Field margins & hedgerows
Leaving wild strips on farmland for more species.
Reducing deforestation
Protecting forests and cutting carbon emissions.
Recycling
Reusing resources instead of sending waste to landfill.
REFORESTATION RESTORES BIODIVERSITY Before bare, few species After replanted, more species
Reforestation rebuilds habitats, so more species can return — biodiversity recovers

⚠ Watch out — explain why, not just what

An exam answer for "how do field margins maintain biodiversity?" needs the reason: they provide habitats and food for a wider variety of species on land that would otherwise be a single crop. State the method and what it does for the species.

Part 2The trade-off

Conservation can be expensive and is sometimes in conflict with the pressures of feeding and housing a growing human population, or with local economic interests. Decisions often involve a trade-off between protecting biodiversity and the costs to people. In the exam you may be asked to weigh up both sides using data — so look for the figures and refer to them.

Quick check

A farmer leaves wild field margins around their crops. How does this help maintain biodiversity?

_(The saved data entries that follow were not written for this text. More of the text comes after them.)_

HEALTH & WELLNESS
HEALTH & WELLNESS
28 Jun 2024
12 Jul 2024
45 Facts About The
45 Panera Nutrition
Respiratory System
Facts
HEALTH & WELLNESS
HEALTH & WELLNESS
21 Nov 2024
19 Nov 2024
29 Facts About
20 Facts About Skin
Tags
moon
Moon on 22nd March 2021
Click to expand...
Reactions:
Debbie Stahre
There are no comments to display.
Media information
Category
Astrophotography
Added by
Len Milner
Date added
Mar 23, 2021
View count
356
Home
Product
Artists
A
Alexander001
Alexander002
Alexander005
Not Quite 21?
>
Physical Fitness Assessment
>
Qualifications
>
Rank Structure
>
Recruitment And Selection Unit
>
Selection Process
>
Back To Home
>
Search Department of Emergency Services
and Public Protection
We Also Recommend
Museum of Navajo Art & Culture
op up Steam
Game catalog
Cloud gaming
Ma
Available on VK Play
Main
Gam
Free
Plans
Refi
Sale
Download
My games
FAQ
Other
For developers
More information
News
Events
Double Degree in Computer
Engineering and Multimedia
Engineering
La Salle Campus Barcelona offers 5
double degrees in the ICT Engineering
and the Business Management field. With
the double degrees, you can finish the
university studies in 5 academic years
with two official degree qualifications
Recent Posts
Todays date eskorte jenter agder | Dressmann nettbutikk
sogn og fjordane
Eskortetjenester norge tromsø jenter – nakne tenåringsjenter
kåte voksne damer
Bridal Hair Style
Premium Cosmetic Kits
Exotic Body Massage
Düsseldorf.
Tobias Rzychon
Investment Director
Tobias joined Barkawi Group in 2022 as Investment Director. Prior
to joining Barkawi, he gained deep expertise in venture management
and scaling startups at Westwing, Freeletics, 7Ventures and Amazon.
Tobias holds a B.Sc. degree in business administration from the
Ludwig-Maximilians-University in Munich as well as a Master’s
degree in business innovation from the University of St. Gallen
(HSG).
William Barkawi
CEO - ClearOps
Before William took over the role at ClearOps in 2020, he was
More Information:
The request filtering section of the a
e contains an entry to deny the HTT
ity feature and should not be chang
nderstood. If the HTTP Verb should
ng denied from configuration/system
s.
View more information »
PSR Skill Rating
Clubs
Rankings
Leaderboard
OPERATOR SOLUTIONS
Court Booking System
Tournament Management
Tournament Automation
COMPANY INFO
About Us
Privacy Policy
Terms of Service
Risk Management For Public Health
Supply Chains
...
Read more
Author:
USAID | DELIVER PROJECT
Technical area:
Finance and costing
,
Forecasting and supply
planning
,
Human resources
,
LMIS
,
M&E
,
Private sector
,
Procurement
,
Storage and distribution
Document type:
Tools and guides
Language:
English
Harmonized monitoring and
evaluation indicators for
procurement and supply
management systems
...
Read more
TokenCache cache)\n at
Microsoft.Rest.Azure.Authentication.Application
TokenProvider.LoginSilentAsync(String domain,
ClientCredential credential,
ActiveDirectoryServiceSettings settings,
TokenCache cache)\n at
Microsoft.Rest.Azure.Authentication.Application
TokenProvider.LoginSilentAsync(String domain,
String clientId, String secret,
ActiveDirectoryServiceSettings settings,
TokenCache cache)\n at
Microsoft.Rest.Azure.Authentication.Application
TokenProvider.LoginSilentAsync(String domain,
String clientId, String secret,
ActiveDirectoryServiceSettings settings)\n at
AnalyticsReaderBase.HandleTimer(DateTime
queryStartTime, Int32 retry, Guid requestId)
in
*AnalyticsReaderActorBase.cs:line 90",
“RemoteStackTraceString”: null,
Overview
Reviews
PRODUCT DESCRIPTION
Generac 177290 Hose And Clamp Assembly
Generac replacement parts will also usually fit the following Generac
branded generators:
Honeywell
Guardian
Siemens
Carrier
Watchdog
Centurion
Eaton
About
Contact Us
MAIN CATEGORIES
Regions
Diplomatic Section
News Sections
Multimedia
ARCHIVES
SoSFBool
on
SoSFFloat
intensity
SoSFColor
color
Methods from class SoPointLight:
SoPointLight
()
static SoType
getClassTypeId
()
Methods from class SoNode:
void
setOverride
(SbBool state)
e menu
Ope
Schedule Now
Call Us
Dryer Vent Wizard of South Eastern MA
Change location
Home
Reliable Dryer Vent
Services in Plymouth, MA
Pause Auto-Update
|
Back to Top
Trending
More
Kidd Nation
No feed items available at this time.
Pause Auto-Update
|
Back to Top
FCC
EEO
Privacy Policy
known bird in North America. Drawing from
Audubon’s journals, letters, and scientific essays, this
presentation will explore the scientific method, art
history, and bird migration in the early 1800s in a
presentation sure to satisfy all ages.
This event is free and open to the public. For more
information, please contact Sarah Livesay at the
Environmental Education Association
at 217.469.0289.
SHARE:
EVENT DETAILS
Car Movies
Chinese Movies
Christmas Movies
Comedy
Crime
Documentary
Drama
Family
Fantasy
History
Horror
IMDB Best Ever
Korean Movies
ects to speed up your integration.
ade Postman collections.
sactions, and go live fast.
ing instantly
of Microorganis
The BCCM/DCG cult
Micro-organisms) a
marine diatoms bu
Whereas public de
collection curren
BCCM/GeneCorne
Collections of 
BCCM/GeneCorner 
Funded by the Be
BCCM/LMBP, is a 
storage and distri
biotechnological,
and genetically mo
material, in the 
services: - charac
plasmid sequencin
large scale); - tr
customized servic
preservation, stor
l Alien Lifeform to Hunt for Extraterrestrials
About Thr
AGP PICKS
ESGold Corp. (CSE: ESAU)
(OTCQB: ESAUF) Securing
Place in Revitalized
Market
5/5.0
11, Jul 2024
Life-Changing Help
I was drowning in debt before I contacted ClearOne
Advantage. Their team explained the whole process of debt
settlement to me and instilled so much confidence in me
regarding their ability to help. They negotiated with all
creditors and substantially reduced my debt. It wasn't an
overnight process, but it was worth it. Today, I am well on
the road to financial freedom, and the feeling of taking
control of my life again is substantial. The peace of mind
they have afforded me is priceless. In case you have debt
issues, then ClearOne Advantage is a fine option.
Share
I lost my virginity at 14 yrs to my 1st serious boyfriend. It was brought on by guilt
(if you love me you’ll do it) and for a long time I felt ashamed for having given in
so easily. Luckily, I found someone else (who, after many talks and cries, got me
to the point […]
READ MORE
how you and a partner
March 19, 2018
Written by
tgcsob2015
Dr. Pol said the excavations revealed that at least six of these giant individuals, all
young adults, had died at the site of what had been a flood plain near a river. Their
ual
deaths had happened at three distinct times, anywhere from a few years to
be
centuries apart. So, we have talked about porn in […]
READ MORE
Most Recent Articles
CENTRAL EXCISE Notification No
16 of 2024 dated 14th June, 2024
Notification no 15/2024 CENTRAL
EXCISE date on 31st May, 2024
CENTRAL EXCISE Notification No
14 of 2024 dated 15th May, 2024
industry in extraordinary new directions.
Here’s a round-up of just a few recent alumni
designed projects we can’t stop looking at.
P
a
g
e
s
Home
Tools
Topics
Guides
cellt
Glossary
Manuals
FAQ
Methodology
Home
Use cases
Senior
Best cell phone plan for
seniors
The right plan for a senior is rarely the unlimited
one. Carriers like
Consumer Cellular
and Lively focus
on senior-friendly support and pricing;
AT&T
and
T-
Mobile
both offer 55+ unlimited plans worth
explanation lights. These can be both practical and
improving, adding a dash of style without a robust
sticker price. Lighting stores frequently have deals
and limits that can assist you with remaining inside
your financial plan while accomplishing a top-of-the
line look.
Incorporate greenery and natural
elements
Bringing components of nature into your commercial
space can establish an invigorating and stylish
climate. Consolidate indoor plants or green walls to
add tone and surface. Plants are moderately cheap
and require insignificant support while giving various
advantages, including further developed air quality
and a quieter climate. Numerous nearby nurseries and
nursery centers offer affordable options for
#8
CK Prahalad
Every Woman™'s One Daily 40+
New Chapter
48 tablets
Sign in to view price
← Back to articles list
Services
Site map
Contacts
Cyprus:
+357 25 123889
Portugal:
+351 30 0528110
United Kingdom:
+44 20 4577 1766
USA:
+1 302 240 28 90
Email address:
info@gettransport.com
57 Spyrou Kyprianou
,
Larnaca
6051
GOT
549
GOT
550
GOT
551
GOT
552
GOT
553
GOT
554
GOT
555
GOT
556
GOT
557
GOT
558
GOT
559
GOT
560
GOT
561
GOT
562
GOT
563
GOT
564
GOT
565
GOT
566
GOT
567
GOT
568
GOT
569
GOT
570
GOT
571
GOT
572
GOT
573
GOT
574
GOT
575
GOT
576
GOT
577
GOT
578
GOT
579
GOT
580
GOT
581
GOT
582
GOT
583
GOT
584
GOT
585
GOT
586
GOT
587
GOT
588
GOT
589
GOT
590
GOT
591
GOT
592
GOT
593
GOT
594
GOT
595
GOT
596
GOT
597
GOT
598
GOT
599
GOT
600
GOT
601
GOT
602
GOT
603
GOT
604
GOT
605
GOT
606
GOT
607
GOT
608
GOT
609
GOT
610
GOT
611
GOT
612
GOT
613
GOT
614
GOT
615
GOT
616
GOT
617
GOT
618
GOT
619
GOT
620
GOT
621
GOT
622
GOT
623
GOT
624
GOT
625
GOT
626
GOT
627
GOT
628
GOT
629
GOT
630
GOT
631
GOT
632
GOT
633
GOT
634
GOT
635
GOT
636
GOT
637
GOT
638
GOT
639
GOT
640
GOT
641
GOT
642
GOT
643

  • AIt increases the crop yield directly
  • BIt provides extra habitats and food for a wider range of species
  • CIt removes carbon dioxide from the atmosphere
  • DIt stops the water cycle from happening
Show answer
B. The wild margins give more species somewhere to live and feed, on land that would otherwise be a single crop — so biodiversity rises.
Topic 7 — quick quiz
Click to reveal · 4 questions
  1. Give three ways humans can maintain biodiversity.
    Any three: breeding programmes for endangered species, protecting/regenerating rare habitats, field margins and hedgerows, reducing deforestation, recycling instead of landfill.
  2. How does reforestation help biodiversity?
    It restores habitats, so more species can return — and the new trees also remove CO₂ by photosynthesis.
  3. Why is high biodiversity good for an ecosystem?
    It makes the ecosystem more stable, as species depend less on each other for any single resource.
  4. Why are conservation decisions often a trade-off?
    Protecting biodiversity can conflict with the cost and the needs of a growing population (food, housing, money), so the benefits and costs must be weighed up.